About Melbourne Planetarium

A planetarium presents a simulated display of the night sky that allows people to enjoy the wonder of the stars in a comfortable environment regardless of the time of day—or the weather!

The Melbourne Planetarium is located at Scienceworks Museum in Spotswood. It features a 16m domed ceiling, reclining seats, a stereo surround sound system and has recently been upgraded to incorporate Sky-Skan's DigitalSky projection system. This new full-dome video projection system blankets the hemispherical dome with a single seamless, super high-resolution video image. The result is spectacular colour and movement like never before, creating a unique immersive environment and awe-inspiring astronomical experience.

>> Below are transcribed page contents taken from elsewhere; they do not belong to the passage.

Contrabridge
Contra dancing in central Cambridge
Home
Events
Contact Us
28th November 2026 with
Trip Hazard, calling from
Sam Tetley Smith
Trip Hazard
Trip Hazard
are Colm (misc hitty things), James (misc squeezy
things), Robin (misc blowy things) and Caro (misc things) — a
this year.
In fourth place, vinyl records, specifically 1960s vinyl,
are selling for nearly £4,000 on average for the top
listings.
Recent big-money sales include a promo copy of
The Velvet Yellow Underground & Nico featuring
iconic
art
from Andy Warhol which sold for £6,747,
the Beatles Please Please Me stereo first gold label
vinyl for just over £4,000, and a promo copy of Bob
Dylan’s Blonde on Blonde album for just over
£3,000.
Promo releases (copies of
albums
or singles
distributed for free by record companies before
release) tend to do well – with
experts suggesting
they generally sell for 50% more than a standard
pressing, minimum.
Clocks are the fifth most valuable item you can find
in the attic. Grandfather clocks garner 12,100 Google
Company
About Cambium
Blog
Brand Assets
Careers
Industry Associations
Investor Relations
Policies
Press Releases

Melbourne Planetarium shows are informative and entertaining for a wide range of audiences. Each show involves a half-hour pre-recorded audiovisual feature that explores an astronomical topic from an angle that is occasionally humorous or quirky but always educational. Melbourne Planetarium shows employ the talents of some of Australia's most creative scriptwriters, actors, visual designers, composers and sound post-production professionals.

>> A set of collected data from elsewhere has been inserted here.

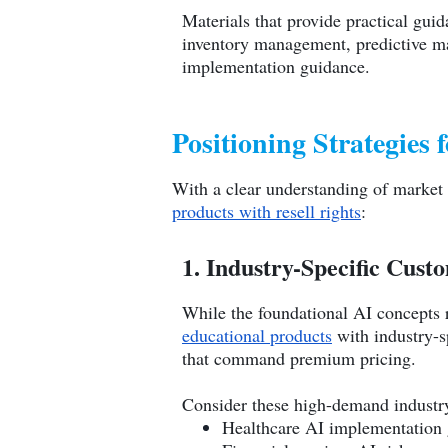
Materials that provide practical gui
inventory management, predictive ma
implementation guidance.
Positioning Strategies 
With a clear understanding of market
products with resell rights
:
1. Industry-Specific Cust
While the foundational AI concepts r
educational products
with industry-sp
that command premium pricing.
Consider these high-demand industry
Healthcare AI implementation 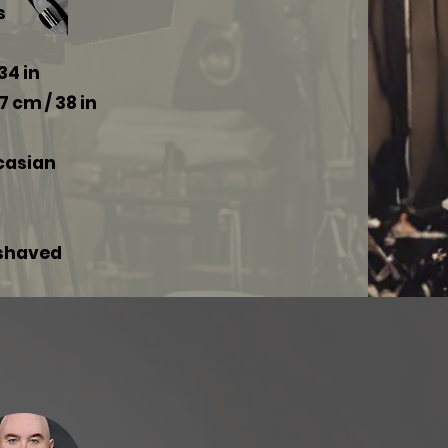
s
34 in
7 cm / 38 in
ucasian
 shaved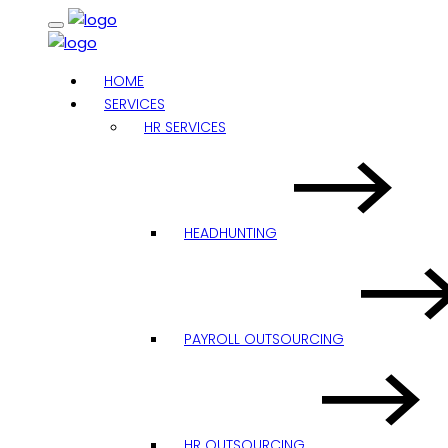
HOME
SERVICES
HR SERVICES
HEADHUNTING
PAYROLL OUTSOURCING
HR OUTSOURCING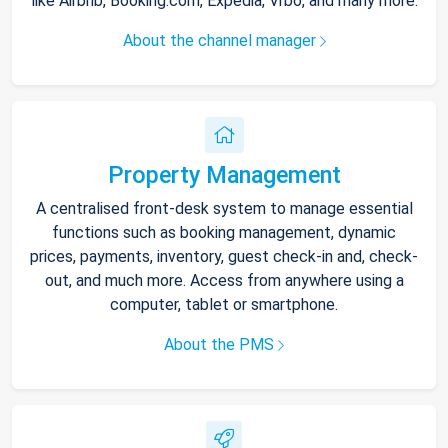
like Airbnb, Booking.com, Expedia, Vrbo, and many more.
About the channel manager
Property Management
A centralised front-desk system to manage essential
functions such as booking management, dynamic
prices, payments, inventory, guest check-in and, check-
out, and much more. Access from anywhere using a
computer, tablet or smartphone.
About the PMS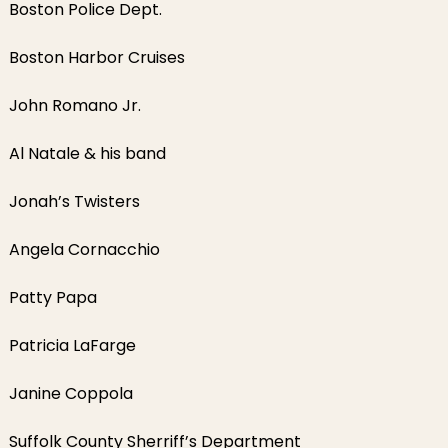
Boston Police Dept.
Boston Harbor Cruises
John Romano Jr.
Al Natale & his band
Jonah’s Twisters
Angela Cornacchio
Patty Papa
Patricia LaFarge
Janine Coppola
Suffolk County Sherriff’s Department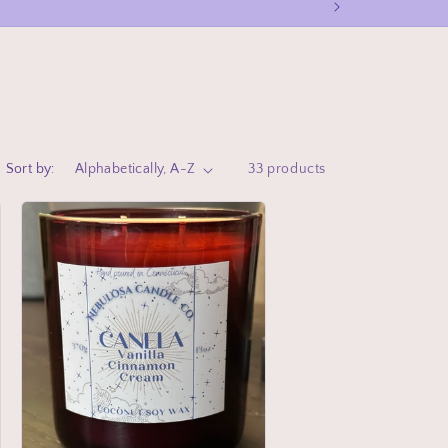
Sort by:
33 products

Every show is followed by a live presentation of the current night sky and the major astronomical objects that can be seen. The information presented in these sessions allows anyone to go into their backyard at night and experience the joy of astronomy.

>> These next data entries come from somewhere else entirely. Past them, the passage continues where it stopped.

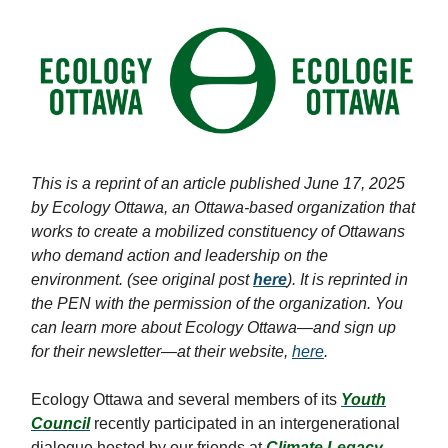
This is a reprint of an article published June 17, 2025
by Ecology Ottawa, an Ottawa-based organization that
works to create a mobilized constituency of Ottawans
who demand action and leadership on the
environment. (see original post
here
). It is reprinted in
the PEN with the permission of the organization. You
can learn more about Ecology Ottawa—and sign up
for their newsletter—at their website,
here
.
Ecology Ottawa and several members of its
Youth
Council
recently participated in an intergenerational
dialogue hosted by our friends at
Climate Legacy
.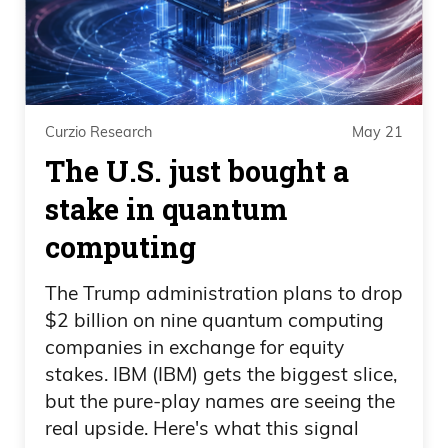
Curzio Research
May 21
The U.S. just bought a
stake in quantum
computing
The Trump administration plans to drop
$2 billion on nine quantum computing
companies in exchange for equity
stakes. IBM (IBM) gets the biggest slice,
but the pure-play names are seeing the
real upside. Here's what this signal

Why is it called a planetarium?

Although star maps have been around for thousands of years, recreating the motion of the planets is much harder because unlike the stars, the planets move relative to each other. Moreover, each combination of planetary positions is unique and will never be exactly repeated.

It wasn't until the 1920s that it was possible to recreate the position of the planets for any given date. Because it was so hard to display the positions of the planets accurately, the first machine able to do so was called a 'planetarium'.

Over time, the term planetarium has come to include the entire domed theatre and all of the projection systems within it, including the star projectors that were the original 'planetariums'.